__Action item__.
Would you copy every record exactly as it stands and drop the pictures?

(Pixel coordinate listings)
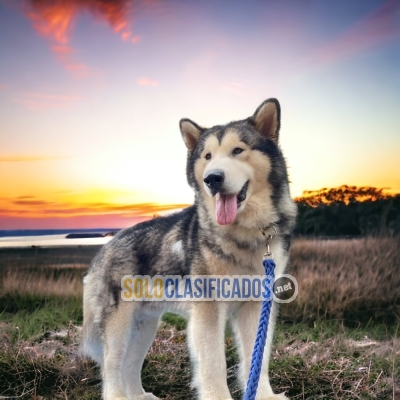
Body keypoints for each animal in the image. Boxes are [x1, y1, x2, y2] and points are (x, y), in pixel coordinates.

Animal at [82, 97, 296, 400]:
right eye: (207, 156)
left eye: (238, 150)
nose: (212, 178)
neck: (246, 233)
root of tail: (106, 245)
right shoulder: (208, 309)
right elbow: (214, 363)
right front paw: (219, 397)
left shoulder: (256, 305)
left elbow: (257, 359)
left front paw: (264, 395)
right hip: (118, 324)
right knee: (111, 366)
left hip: (145, 325)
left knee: (130, 364)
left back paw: (139, 395)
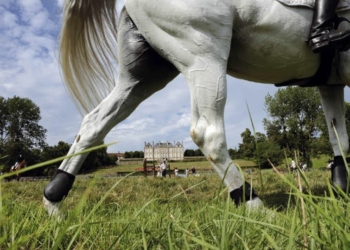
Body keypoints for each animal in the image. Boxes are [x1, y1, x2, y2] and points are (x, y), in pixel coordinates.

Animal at [43, 0, 350, 215]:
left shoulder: (331, 82)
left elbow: (339, 139)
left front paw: (341, 192)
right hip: (203, 56)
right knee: (207, 133)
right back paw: (256, 206)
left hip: (144, 74)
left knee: (94, 124)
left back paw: (53, 203)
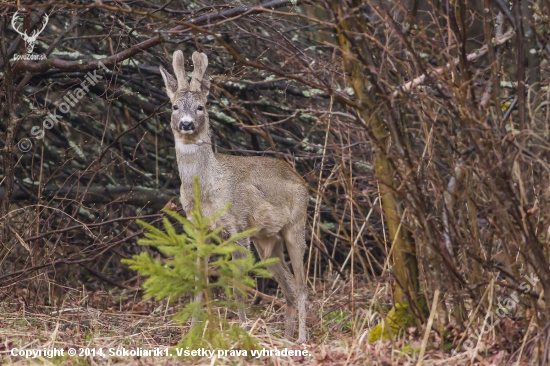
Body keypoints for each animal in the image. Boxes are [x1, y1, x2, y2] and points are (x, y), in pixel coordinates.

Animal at [160, 50, 310, 342]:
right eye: (174, 106)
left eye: (201, 106)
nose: (186, 124)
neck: (208, 191)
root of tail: (300, 179)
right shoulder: (200, 231)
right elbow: (200, 282)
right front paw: (192, 334)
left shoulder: (239, 227)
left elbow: (239, 284)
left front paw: (243, 330)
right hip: (267, 240)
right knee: (287, 286)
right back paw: (286, 339)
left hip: (296, 226)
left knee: (301, 285)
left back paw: (301, 339)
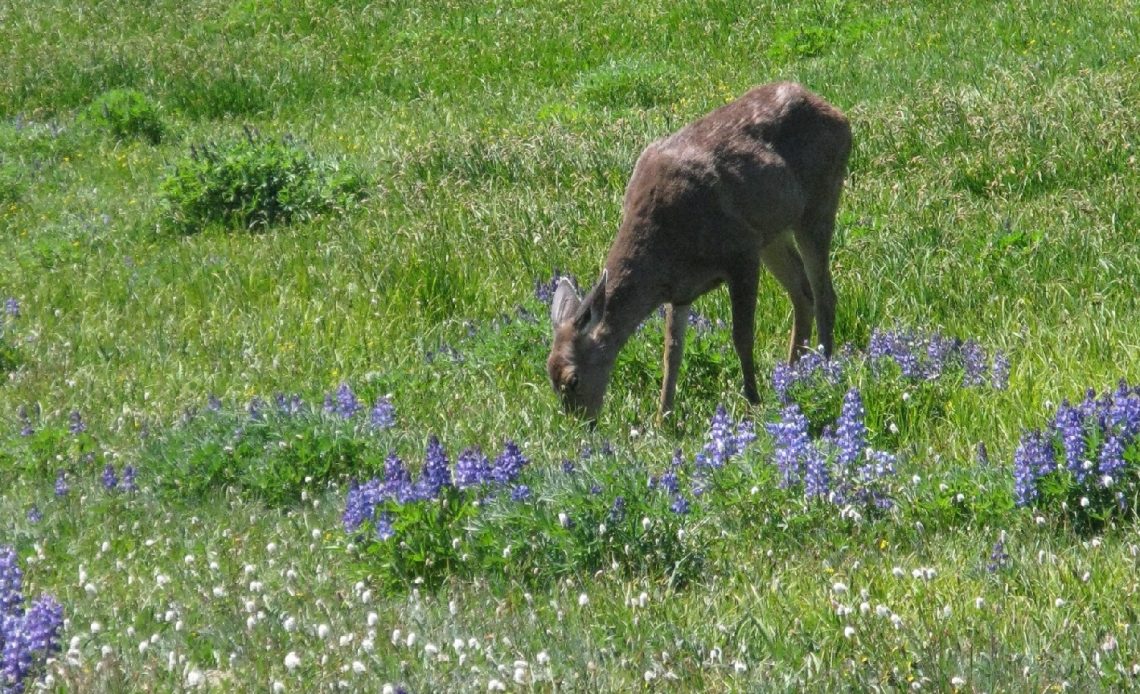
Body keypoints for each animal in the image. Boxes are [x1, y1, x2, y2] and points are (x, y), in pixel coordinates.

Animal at [547, 78, 852, 419]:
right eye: (550, 377)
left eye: (572, 379)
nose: (583, 424)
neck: (666, 244)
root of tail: (838, 114)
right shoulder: (680, 290)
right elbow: (672, 352)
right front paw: (663, 418)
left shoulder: (741, 251)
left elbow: (741, 336)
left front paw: (752, 402)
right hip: (773, 234)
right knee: (802, 293)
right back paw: (793, 372)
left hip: (819, 201)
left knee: (824, 293)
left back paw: (824, 368)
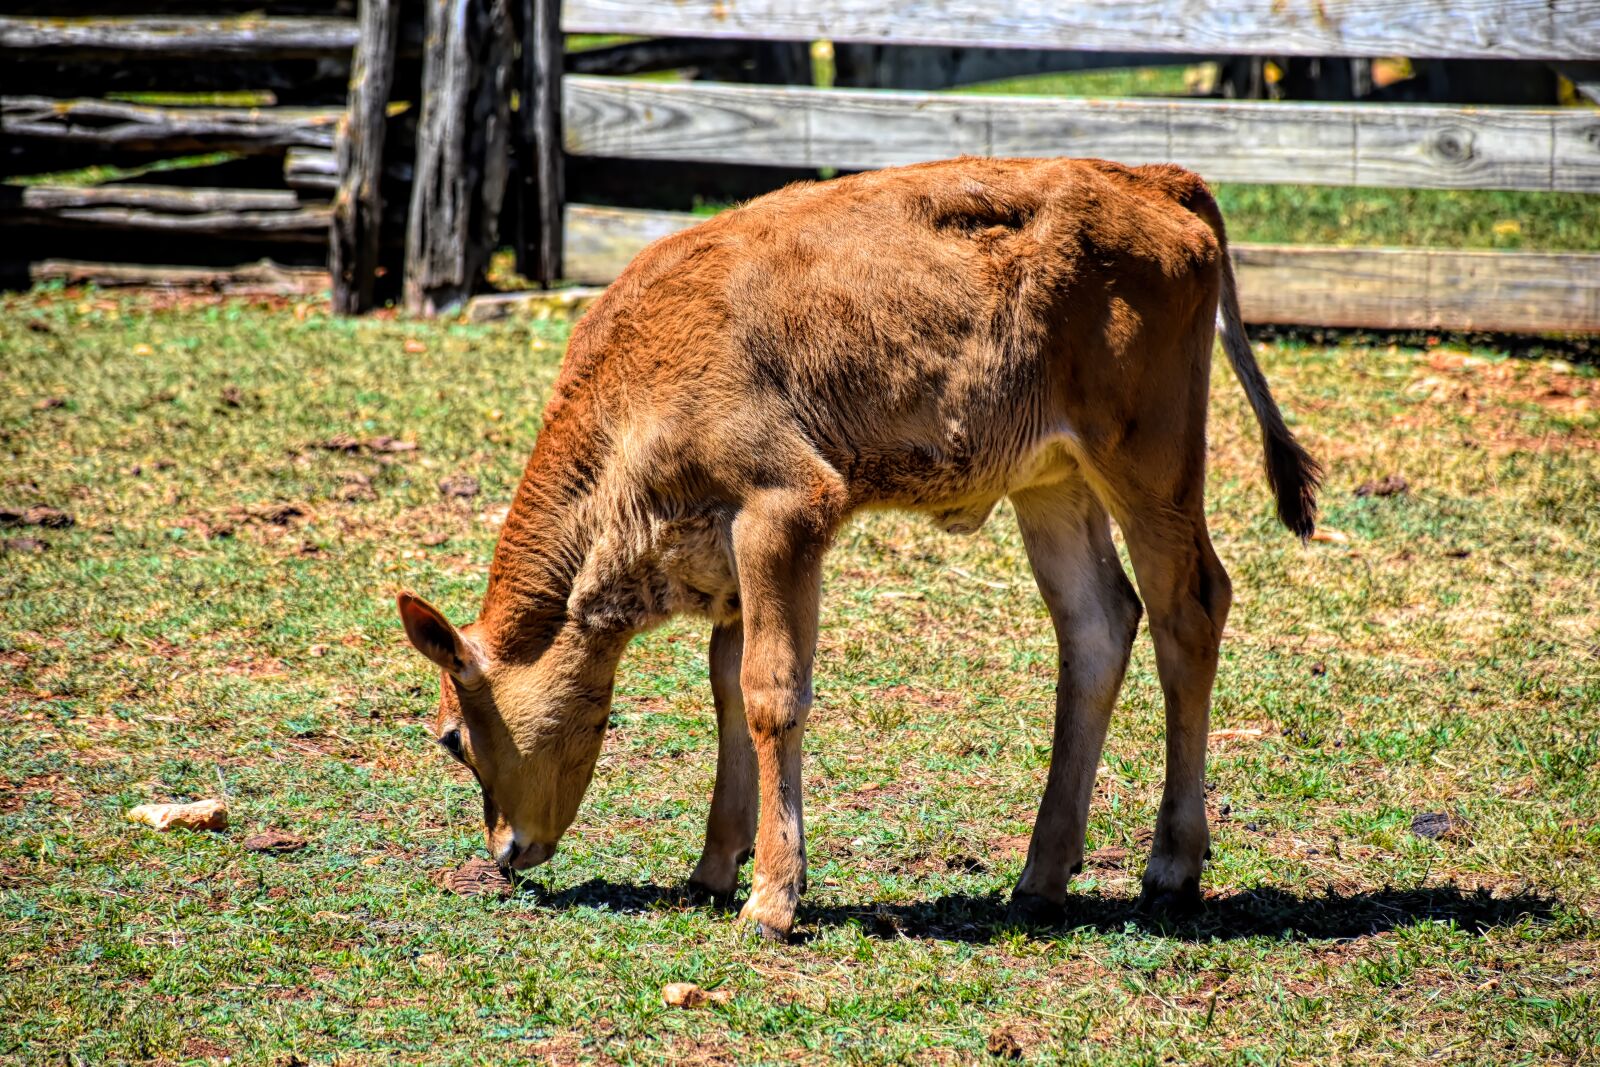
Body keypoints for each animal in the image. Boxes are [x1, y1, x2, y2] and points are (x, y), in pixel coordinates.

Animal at [397, 156, 1321, 939]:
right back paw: (1039, 878)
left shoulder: (784, 510)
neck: (634, 382)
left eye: (452, 737)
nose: (506, 850)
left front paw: (771, 900)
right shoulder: (731, 562)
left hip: (1149, 465)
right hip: (1052, 482)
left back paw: (1170, 866)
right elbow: (727, 687)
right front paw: (714, 867)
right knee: (1099, 625)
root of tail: (1157, 179)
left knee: (1188, 609)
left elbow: (771, 692)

__Answer area__.
Body keypoints for each animal in the image. Boxes are [x1, y1, x2, y2] and points are (x, y), in pixel coordinates.

Animal at [82, 97, 296, 400]:
right eye: (207, 156)
left eye: (238, 150)
nose: (212, 178)
neck: (246, 233)
root of tail: (106, 245)
right shoulder: (208, 309)
right elbow: (214, 363)
right front paw: (219, 397)
left shoulder: (256, 305)
left elbow: (257, 359)
left front paw: (264, 395)
right hip: (118, 324)
right knee: (111, 366)
left hip: (145, 325)
left knee: (130, 364)
left back paw: (139, 395)
Body keypoints for each animal in the image. Boxes are [x1, y1, x2, y2] and points are (x, y), in pixel coordinates.

Animal at [43, 0, 350, 215]:
left shoulder: (331, 82)
left elbow: (339, 139)
left front paw: (341, 192)
right hip: (203, 56)
right knee: (207, 133)
right back paw: (256, 206)
left hip: (144, 74)
left knee: (94, 124)
left back paw: (53, 203)
Body keypoints for each animal in the image. Boxes are [x1, y1, x2, y2] and points are (x, y), in pixel coordinates.

Animal at [160, 50, 310, 342]:
right eye: (174, 106)
left eye: (201, 106)
nose: (186, 124)
neck: (208, 191)
root of tail: (300, 179)
right shoulder: (200, 231)
right elbow: (200, 282)
right front paw: (192, 334)
left shoulder: (239, 227)
left elbow: (239, 284)
left front paw: (243, 330)
right hip: (267, 240)
right knee: (287, 286)
right back paw: (286, 339)
left hip: (296, 226)
left knee: (301, 285)
left back paw: (301, 339)
Body keypoints for each animal in the image. Boxes are [x1, y1, x2, y2] and points are (x, y), in pixel coordinates.

Animal at [547, 78, 852, 419]:
right eye: (550, 377)
left eye: (572, 379)
nose: (583, 424)
neck: (666, 244)
root of tail: (838, 114)
right shoulder: (680, 290)
right elbow: (672, 352)
right front paw: (663, 418)
left shoulder: (741, 251)
left elbow: (741, 336)
left front paw: (752, 402)
right hip: (773, 234)
right knee: (802, 293)
right back paw: (793, 372)
left hip: (819, 201)
left knee: (824, 293)
left back paw: (824, 368)
Body keypoints for each animal in the image. Boxes are [x1, y1, x2, y2] and points are (x, y), in pixel coordinates.

Animal at [397, 156, 1321, 939]:
right back paw: (1039, 878)
left shoulder: (784, 510)
neck: (634, 382)
left eye: (452, 737)
nose: (506, 850)
left front paw: (771, 900)
right shoulder: (731, 562)
left hip: (1149, 465)
right hip: (1052, 482)
left back paw: (1170, 866)
right elbow: (727, 687)
right front paw: (714, 867)
right knee: (1099, 625)
root of tail: (1157, 179)
left knee: (1188, 609)
left elbow: (771, 692)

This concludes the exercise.